Capital Is Scarce. Spend It Where It Counts.

At the same time, as margins tighten, the industry is renovating and repositioning at scale. Guest expectations have evolved, competitive sets are being refreshed, and brand standards are pushing properties toward meaningful upgrades.

That means capital allocation decisions have become increasingly strategic. Every dollar deployed has to compete against projects tied directly to guest experience and revenue generation.

The consensus across the industry is clear: prioritize investments that guests can see and feel. Projects like lobby refreshes, room upgrades, F&B concepts, wellness amenities, a great kids’ club, and technology enhancements help drive ADR, occupancy, and brand competitiveness.

As a result, large back-of-house infrastructure projects often get deprioritized, even when they could materially improve operating performance over time.

That dynamic creates an important gap in the market: hotel operators need solutions that reduce operating costs without forcing them to divert capital away from guest-facing priorities. And that’s exactly where energy infrastructure, when structured correctly, becomes strategically interesting.

CHP as a Solution to Both Problems

One of the most compelling options available to hotel operators today is Combined Heat and Power (CHP), also called cogeneration. While technologies like solar and battery storage can play an important role, CHP is uniquely suited to hospitality properties because it simultaneously addresses both continuous electrical demand and large thermal loads. 

Hotels simultaneously run HVAC systems around the clock, heating pools, supporting commercial kitchens, producing hot water, and operating laundry facilities, all while purchasing electricity from the grid and separately paying for fuel used for heating. In most properties, those systems operate independently, creating two major utility expenses and significant built-in inefficiencies.

CHP changes that equation.

CHP Energy Flow infographicInstead of purchasing electricity and heat separately, a CHP system generates electricity onsite while capturing the waste heat produced during generation and repurposing it for heating or cooling thermal loads throughout the property. The result is a single integrated system that can simultaneously reduce electric costs and heating/cooling costs.

Critically, CHP with Catalyst Power requires no upfront capital investment. That means your capex budget stays focused on the front-of-house renovations that drive revenue and elevate the guest experience, while your operating costs come down without a dollar of capital deployed for a back-of-house project. In a market where every capital decision is under scrutiny, that flexibility matters.

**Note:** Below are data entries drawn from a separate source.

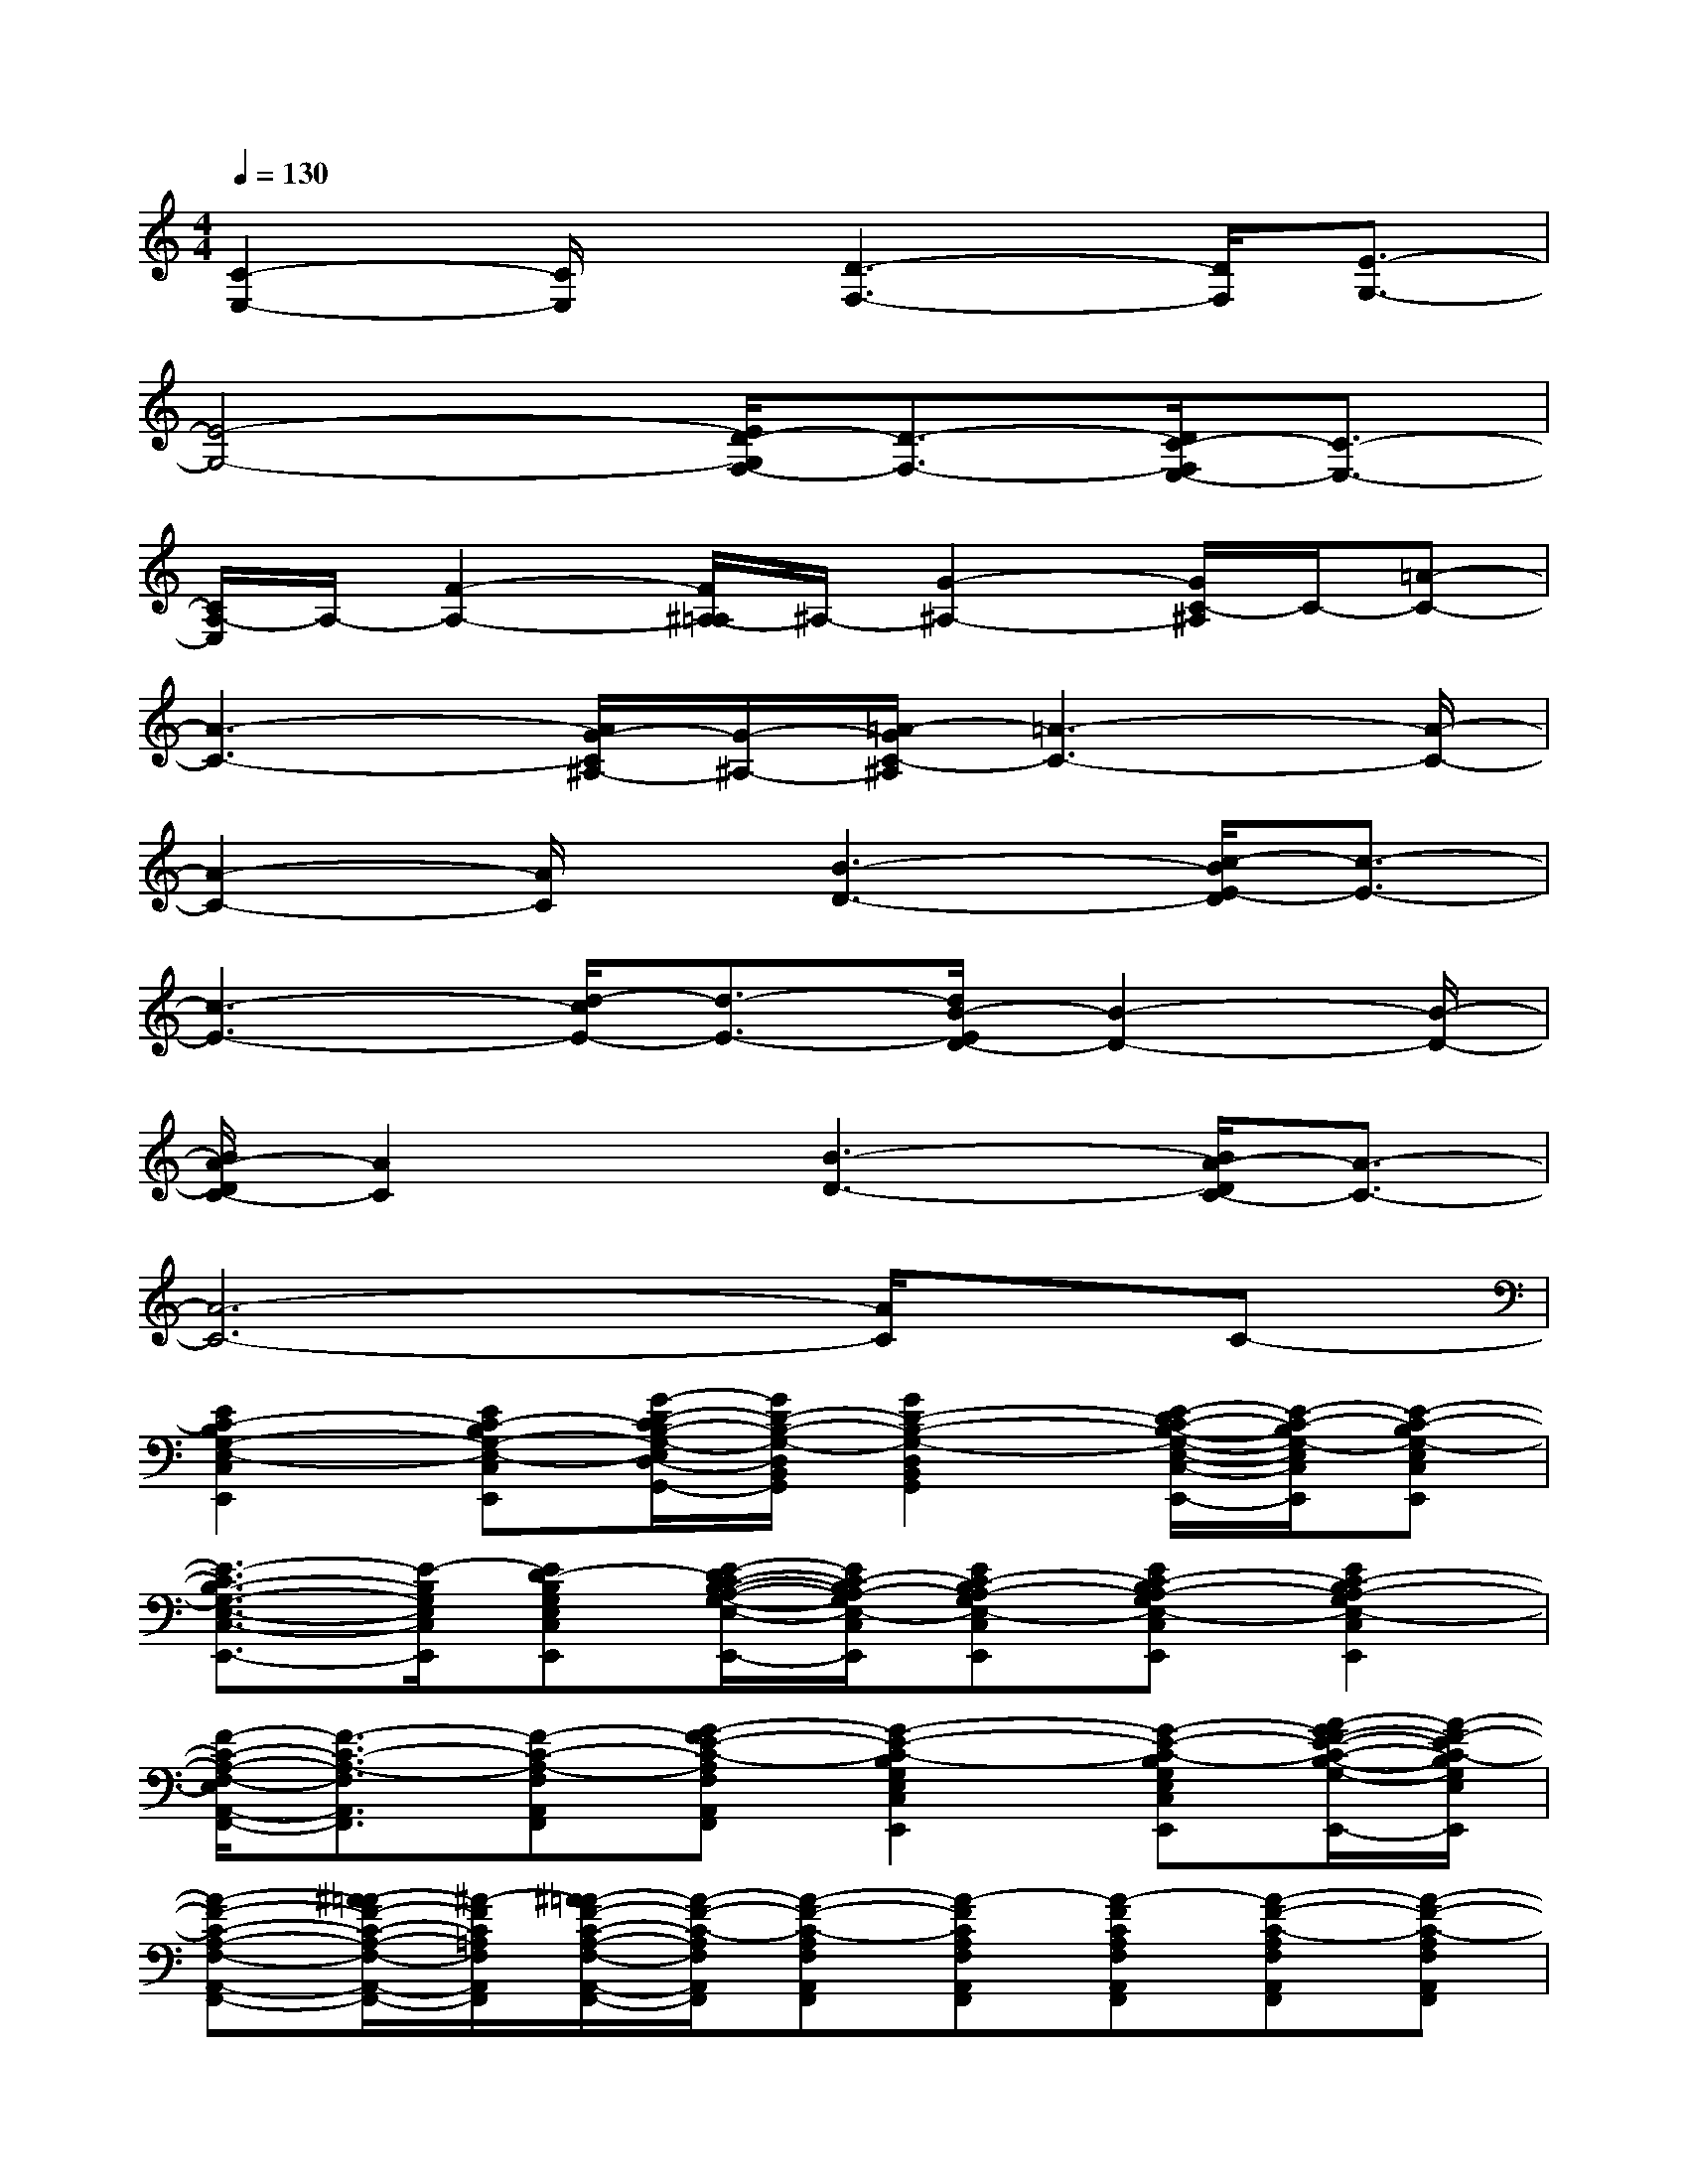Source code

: X:1
T:
M:4/4
L:1/8
Q:1/4=130
K:C%0sharps
V:1
[C2-E,2-][C/2E,/2]x/2[D3-F,3-][D/2F,/2][E3/2-G,3/2-]|
[E4-G,4-][E/2D/2-G,/2F,/2-][D3/2-F,3/2-][D/2C/2-F,/2E,/2-][C3/2-E,3/2-]|
[C/2A,/2-E,/2]A,/2-[F2-A,2-][F/2^A,/2-=A,/2]^A,/2-[G2-^A,2-][G/2C/2-^A,/2]C/2-[=A-C-]|
[A3-C3-][A/2G/2-C/2^A,/2-][G/2-^A,/2-][=A/2-G/2C/2-^A,/2][=A3-C3-][A/2-C/2-]|
[A2-C2-][A/2C/2]x/2[B3-D3-][c/2-B/2E/2-D/2][c3/2-E3/2-]|
[c3-E3-][d/2-c/2E/2-][d3/2-E3/2-][d/2B/2-E/2D/2-][B2-D2-][B/2-D/2-]|
[B/2A/2-D/2C/2-][A2C2]x/2[B3-D3-][B/2A/2-D/2C/2-][A3/2-C3/2-]|
[A6-C6-][A/2C/2]x/2C-|
[E2C2-B,2G,2-E,2-C,2E,,2][EC-B,G,-E,-C,E,,][G/2-D/2-C/2B,/2-G,/2-E,/2D,/2-B,,/2-G,,/2-][G/2D/2-B,/2-G,/2-D,/2B,,/2G,,/2][G2D2-B,2-G,2-D,2B,,2G,,2][E/2-D/2C/2-B,/2-G,/2-E,/2-C,/2-E,,/2-][E/2-C/2-B,/2G,/2-E,/2C,/2E,,/2][E-C-B,G,-E,C,E,,]|
[E3/2-C3/2B,3/2-G,3/2-E,3/2-C,3/2-E,,3/2-][E/2-B,/2G,/2E,/2C,/2E,,/2][ED-B,G,E,C,E,,][E/2-D/2C/2-B,/2-A,/2-G,/2-E,/2-C,/2-E,,/2-][E/2C/2-B,/2A,/2-G,/2E,/2-C,/2E,,/2][EC-B,A,-G,E,-C,E,,][EC-B,A,-G,E,-C,E,,][E2C2-B,2A,2-G,2E,2-C,2E,,2]|
[F/2-C/2-A,/2-F,/2-E,/2A,,/2-F,,/2-][F3/2-C3/2-A,3/2-F,3/2A,,3/2F,,3/2][F-C-A,-F,A,,F,,][G-FE-C-A,F,A,,F,,][G2-E2-C2-B,2G,2E,2C,2E,,2][G-E-C-B,G,E,C,E,,][A/2-G/2F/2-E/2-C/2-B,/2-G,/2-E,/2-C,/2-E,,/2-][A/2-F/2-E/2C/2-B,/2G,/2E,/2C,/2E,,/2]|
[A-F-C-A,-F,-A,,-F,,-][^A/2-=A/2F/2-C/2-A,/2-F,/2-A,,/2-F,,/2-][^A/2-F/2C/2=A,/2F,/2A,,/2F,,/2][^A/2=A/2-F/2-C/2-A,/2-F,/2-A,,/2-F,,/2-][A/2-F/2-C/2-A,/2F,/2A,,/2F,,/2][A-F-C-A,F,A,,F,,][A-FCA,F,A,,F,,][A-FCA,F,A,,F,,][A-F-C-A,F,A,,F,,][A-F-C-A,F,A,,F,,]|
[A2-F2-C2-A,2F,2A,,2F,,2][A-F-C-A,F,A,,F,,][A/2G/2-F/2-D/2-C/2-B,/2-A,/2-F,/2-A,,/2-F,,/2-][G/2-F/2D/2-C/2B,/2-A,/2F,/2A,,/2F,,/2][G-D-B,-G,-D,-B,,-G,,-][G/2-E/2-D/2B,/2-G,/2-D,/2-B,,/2-G,,/2-][G/2E/2-B,/2G,/2D,/2B,,/2G,,/2][A-E-C-A,E,A,,E,,][A-E-C-A,E,A,,E,,]|
[A2-E2-C2-A,2E,2A,,2E,,2][A-E-C-A,E,A,,E,,][A/2E/2-C/2-A,/2-E,/2-A,,/2-E,,/2-][E/2-C/2-A,/2-E,/2A,,/2E,,/2][E-C-A,-E,-A,,-E,,-][ED-CA,E,A,,E,,][E/2-D/2C/2-A,/2-E,/2-A,,/2-E,,/2-][E/2C/2-A,/2-E,/2A,,/2E,,/2][EC-A,-E,A,,E,,]|
[F2C2A,2F,2A,,2F,,2][FE-C-A,-F,A,,F,,][FE-C-A,-F,A,,F,,][G/2-E/2D/2-C/2B,/2-A,/2G,/2-D,/2-B,,/2-G,,/2-][G3/2D3/2-B,3/2-G,3/2D,3/2B,,3/2G,,3/2][G/2-D/2C/2-B,/2-G,/2-D,/2-B,,/2-G,,/2-][G/2C/2-B,/2G,/2D,/2B,,/2G,,/2][GC-B,G,D,B,,G,,]|
[F-C-A,-F,-A,,-F,,-][FD-CA,F,A,,F,,][F/2-D/2C/2-A,/2-F,/2-A,,/2-F,,/2-][F/2C/2-A,/2-F,/2-A,,/2F,,/2][FC-A,-F,-A,,F,,][F2C2A,2F,2A,,2F,,2][F2C2-A,2-F,2-A,,2F,,2]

You Don't Have to Wait for a Renovation to Act

One of the most persistent misconceptions in hotel operations is that energy improvements have to be tied to a renovation cycle or a major capital project. They don't.

Reducing what you pay for energy can start right now. Retail electricity and gas are a low-barrier, immediately accessible way to take control of your power costs. Most hotel operators are overpaying for energy without realizing it – understandably, because energy markets are complex, rate structures are constantly evolving, and energy procurement rarely gets the same level of strategic attention as revenue management or staffing.

A straightforward rate review can quickly identify savings, with no disruption to operations. No renovation cycle required. No capital at risk. Just a smarter approach to a cost you're already paying.

The Bottom Line

The operators who thrive in this environment will treat every cost line as a strategic lever. Energy is one of the few line items you can actually control, and unlike labor contracts or interest rates, you don't have to wait for market conditions to change to act.

Whether you're mid-renovation, planning your next capital cycle, or simply looking for ways to tighten operations without disrupting the guest experience, attainable solutions like CHP and effective electricity and gas procurement strategies offer a path to immediate and long-term savings without upfront capital requirements.